__Dataset__:

####

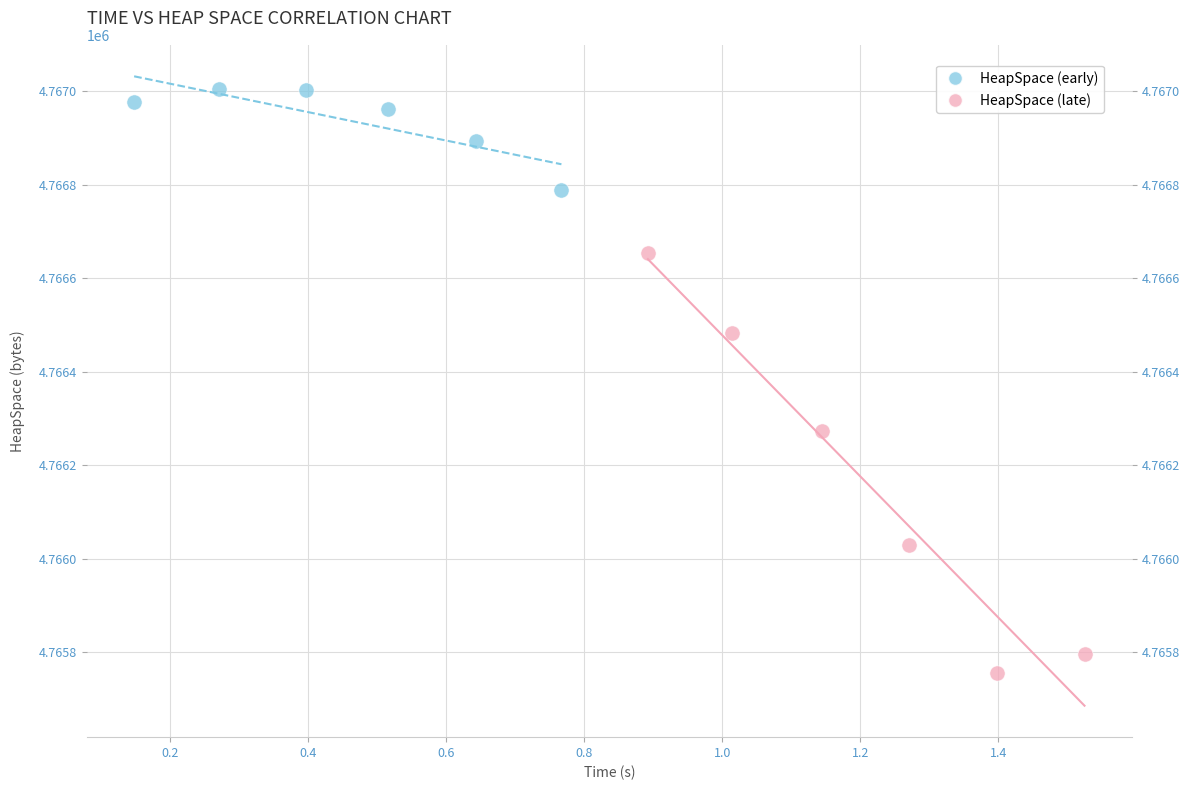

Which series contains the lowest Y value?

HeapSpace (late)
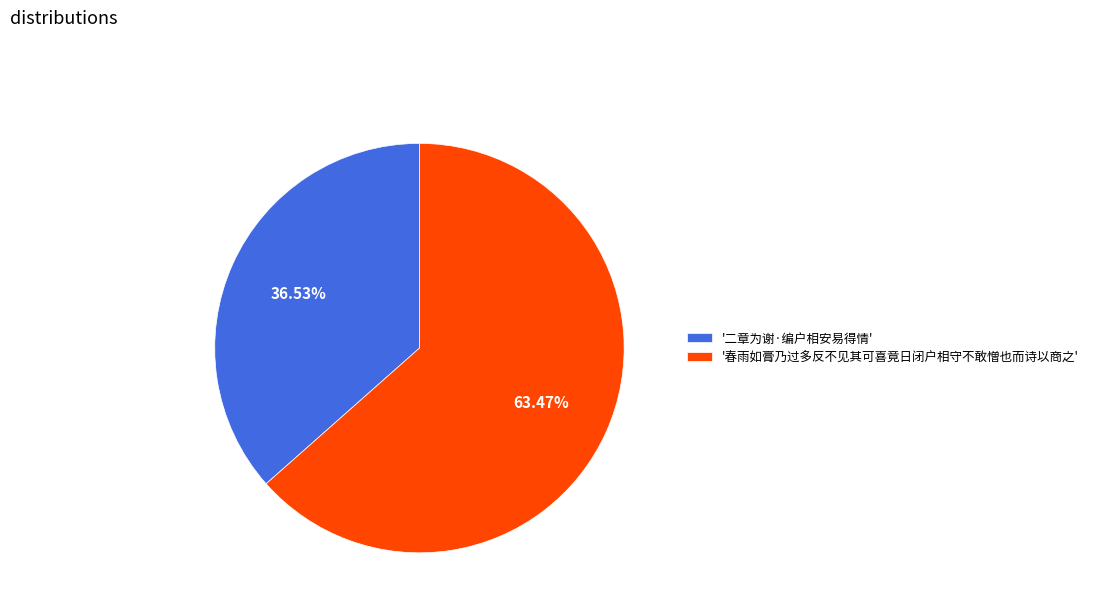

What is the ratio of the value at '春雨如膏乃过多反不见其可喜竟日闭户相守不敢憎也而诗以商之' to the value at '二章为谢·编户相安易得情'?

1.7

####

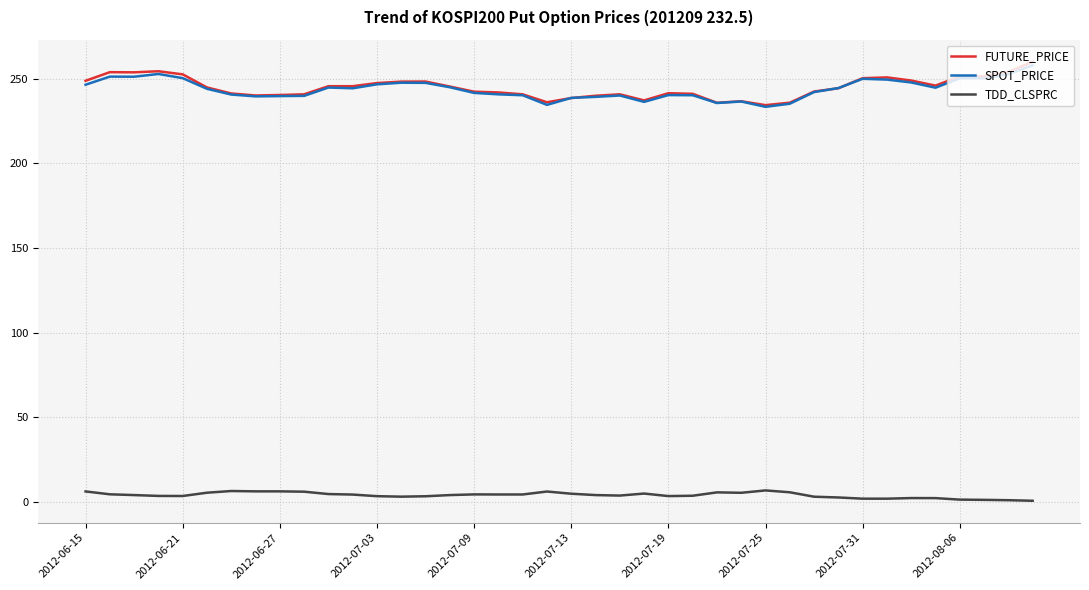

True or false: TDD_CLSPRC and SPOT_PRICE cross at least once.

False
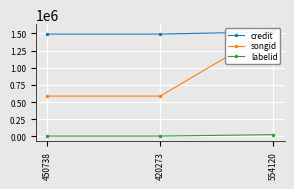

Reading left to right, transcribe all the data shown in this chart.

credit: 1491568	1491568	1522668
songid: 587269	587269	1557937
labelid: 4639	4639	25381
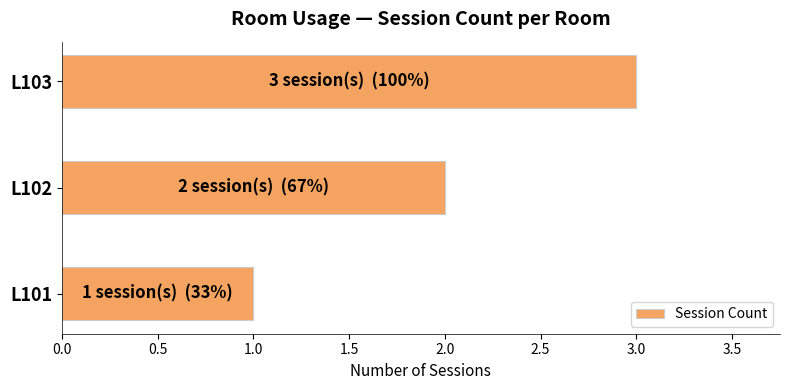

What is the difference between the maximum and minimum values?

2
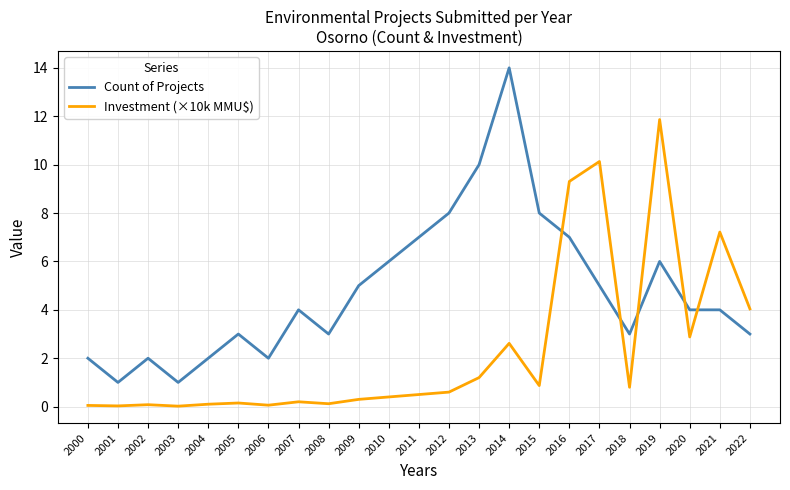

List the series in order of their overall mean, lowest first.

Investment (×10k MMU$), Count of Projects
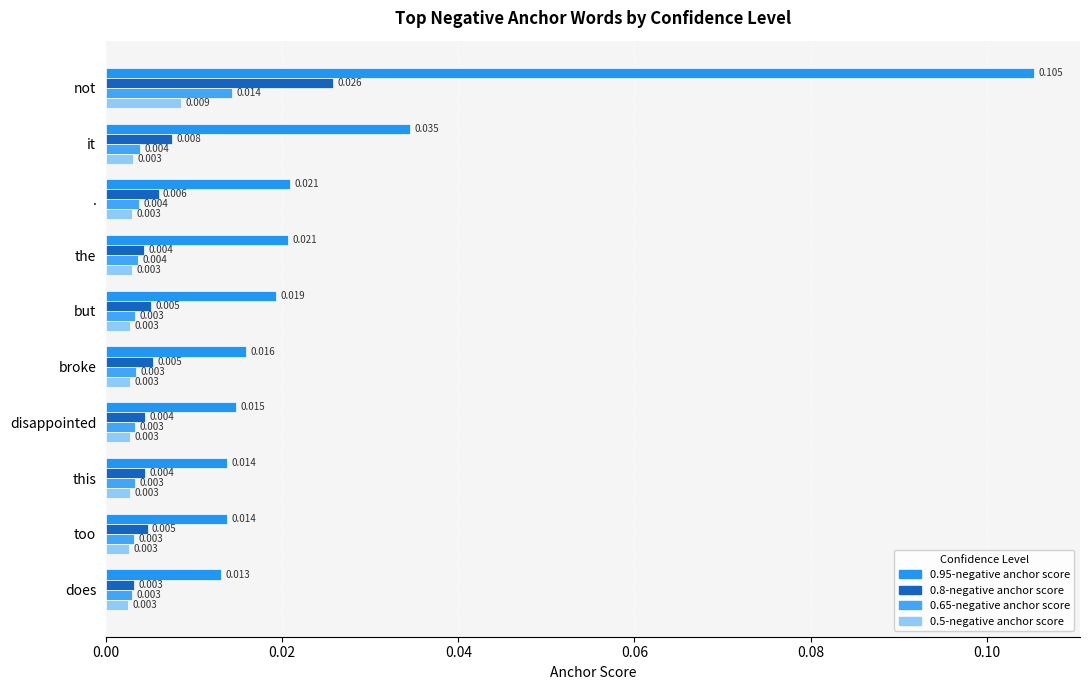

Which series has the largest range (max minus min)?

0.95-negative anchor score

####

__Task directions__:
Please write out the stretch of lines from the one containing "Which series has" through the one containing "0.95-negative anchor score", copying each line exactly.

__Written response__:
Which series has the largest range (max minus min)?

0.95-negative anchor score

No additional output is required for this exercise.